- **Trecho selecionado**
Recebi do amigo W.J. Solha alguns comentários sobre o seu livro "Marco do Mundo", recém-lançado. HC
Do Vladimir Carvalho sobre meu livro “Marco do Mundo”:
Solha, Salve,
Chegou aqui seu artefato.
E era só uma primeira folheada, meio acariciando o pequeno volume, curtindo a "metropolitana" capa, mas quando dei fé de mim foi subindo ( ou descendo? ) a sua Babel de estrondos abissais, e não mais pude abandoná-lo, a não ser ao termino de sua última linha. Não é um poema, é um torvelinho arrebatador.
Irei à forra relendo-o nessa Semana Santa. Sempre volto ao seu Trigal com Corvos e agora já me ponho a espera do Ecce Homo. Nunca estou pronto mas gosto do espanto que experimento lendo o amigo. Seu de sempre admirador, Vladimir Carvalho.
Meia hora antes, li este e-mail do Astier Basílio:
é meia noite e cinquenta e sete minutos qdo eu te escrevo.
Cometi
a imprudência de começar
a ler o seu "marco do mundo",
que peguei hoje no correio,
na hora de dormir.
Quem disse que deu para cancelar a leitura
depois de começada?
E quem disse que foi possível dormir depois de,
num jorro só, como que respirando junto
com o poema?
Li-o com um lápis comum. Grifando, conversando,
comemorando.
É um belo poema o que você nos dá.
E, como o personagem-poeta-você-mesmo,
sento-me diante do que li
e contemplo, com felicidade,
a travessia feita.
Osvaldo Travassos também me escreve:
Magnífico! Li de uma golada só, com pequenas interrupções de meu filho menor, da esposa e de ligeiras divagações.
Ah, as divagações...
Em certo trecho, lembrei-me de Pedro Santos e Fernando Teixeira no afã de construirem suas casas, que não usufruiram.
Um morreu e o outro separou-se da mulher.
Você, não!
Construiu essa casa-poema com a argamassa de sonhos, pesadelos e frustrações, povoando-a com seus anjos e fantasmas.
Belos.
Lendo, mergulhei nesta casa, neste poema, neste 'Marco do mundo", me sentindo, primeiro, olhando para um abismo que, aos poucos,
foi se preenchendo em uma imensa edificação, que panteisticamente falando, era você!
A cada imagem bonita que via, páginas e páginas marcadas. Não vou relatar todos os versos e (in)versos que marquei.
Apenas o primeiro: "... o poeta tem à custa de disciplina, a mente tomada de dados, vindos de todos os lados..."
E o último; "...Daí que existe Deus, diz o Poeta. E completa: Não como Cronos no trono, mas como o Tempo sem ...templo."
Você não tem jeito!

- **Dados fornecidos**
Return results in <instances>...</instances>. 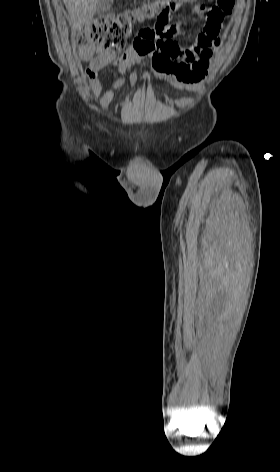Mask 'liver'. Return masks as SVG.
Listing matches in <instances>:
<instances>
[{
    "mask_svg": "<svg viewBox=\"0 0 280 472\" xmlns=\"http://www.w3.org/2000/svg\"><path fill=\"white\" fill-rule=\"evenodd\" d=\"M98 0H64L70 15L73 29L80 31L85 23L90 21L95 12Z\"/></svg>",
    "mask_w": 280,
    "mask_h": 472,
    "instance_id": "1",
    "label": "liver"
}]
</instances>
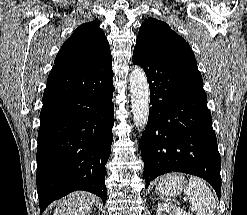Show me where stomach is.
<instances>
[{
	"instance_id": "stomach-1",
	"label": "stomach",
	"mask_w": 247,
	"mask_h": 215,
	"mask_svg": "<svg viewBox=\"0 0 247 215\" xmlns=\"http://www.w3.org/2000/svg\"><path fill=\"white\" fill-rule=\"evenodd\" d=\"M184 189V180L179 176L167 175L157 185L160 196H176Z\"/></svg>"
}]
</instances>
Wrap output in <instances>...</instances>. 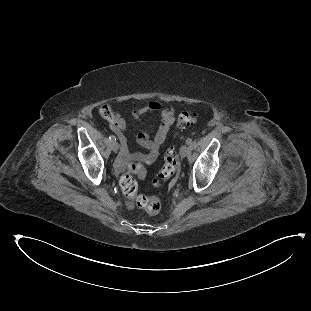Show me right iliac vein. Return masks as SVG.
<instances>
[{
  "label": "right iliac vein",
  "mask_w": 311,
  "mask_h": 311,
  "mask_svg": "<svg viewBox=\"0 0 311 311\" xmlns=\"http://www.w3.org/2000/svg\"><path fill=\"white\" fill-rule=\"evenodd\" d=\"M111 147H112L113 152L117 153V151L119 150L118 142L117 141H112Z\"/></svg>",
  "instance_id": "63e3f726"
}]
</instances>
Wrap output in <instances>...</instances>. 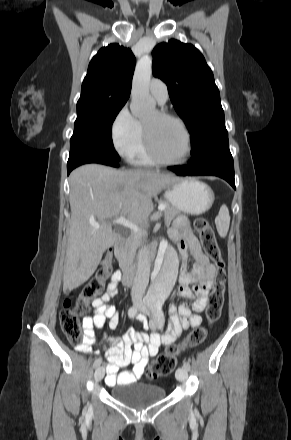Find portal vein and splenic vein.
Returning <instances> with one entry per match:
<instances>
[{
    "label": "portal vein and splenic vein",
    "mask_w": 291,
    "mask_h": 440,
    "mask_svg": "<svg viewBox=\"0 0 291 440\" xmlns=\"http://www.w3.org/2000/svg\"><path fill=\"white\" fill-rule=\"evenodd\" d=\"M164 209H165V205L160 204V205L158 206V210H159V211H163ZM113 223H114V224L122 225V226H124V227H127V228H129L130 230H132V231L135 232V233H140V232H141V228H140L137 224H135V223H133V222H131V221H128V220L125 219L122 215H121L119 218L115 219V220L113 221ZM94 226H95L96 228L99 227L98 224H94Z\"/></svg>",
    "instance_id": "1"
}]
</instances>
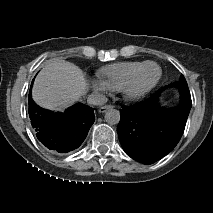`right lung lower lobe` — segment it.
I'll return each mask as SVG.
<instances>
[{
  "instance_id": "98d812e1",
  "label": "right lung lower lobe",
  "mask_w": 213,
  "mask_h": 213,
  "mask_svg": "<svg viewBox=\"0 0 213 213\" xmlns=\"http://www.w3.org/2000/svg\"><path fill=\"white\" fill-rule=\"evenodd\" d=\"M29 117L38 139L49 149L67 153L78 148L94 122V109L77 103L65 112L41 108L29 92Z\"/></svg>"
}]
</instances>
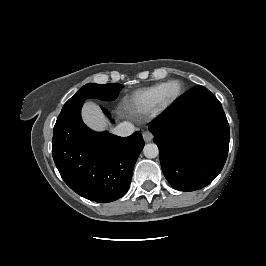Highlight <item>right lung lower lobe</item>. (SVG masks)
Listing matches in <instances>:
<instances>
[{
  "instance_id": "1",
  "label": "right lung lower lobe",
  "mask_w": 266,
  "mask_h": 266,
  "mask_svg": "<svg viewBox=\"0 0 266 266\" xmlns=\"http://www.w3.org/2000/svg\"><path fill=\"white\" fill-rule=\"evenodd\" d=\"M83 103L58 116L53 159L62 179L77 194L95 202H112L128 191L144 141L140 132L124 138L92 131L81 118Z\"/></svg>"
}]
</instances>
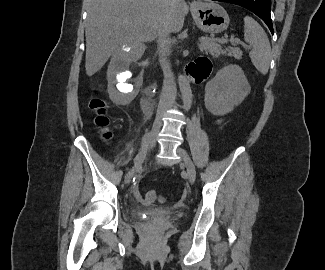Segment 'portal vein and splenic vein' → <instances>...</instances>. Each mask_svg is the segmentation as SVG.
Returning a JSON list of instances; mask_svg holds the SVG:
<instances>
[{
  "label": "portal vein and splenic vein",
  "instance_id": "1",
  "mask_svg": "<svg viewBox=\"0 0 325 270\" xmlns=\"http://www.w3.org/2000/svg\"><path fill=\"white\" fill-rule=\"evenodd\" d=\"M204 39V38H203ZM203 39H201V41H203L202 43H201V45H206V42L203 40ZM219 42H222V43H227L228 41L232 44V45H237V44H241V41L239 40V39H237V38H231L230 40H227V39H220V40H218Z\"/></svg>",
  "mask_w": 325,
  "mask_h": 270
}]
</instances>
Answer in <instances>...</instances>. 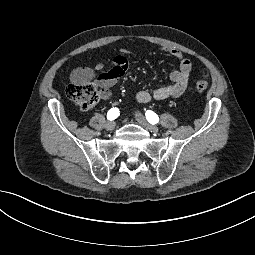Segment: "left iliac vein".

- **Tarefas a realizar**
1 > Reproduza do trecho selecionado a parte que vai de "Um morreu e" até "anjos e fantasmas.", inclusive.
2 > No trecho selecionado, com que tipo de lápis Astier Basílio leu o poema?

- **Lista de respostas**
1 >
Um morreu e o outro separou-se da mulher.
Você, não!
Construiu essa casa-poema com a argamassa de sonhos, pesadelos e frustrações, povoando-a com seus anjos e fantasmas.

2 > Com um lápis comum.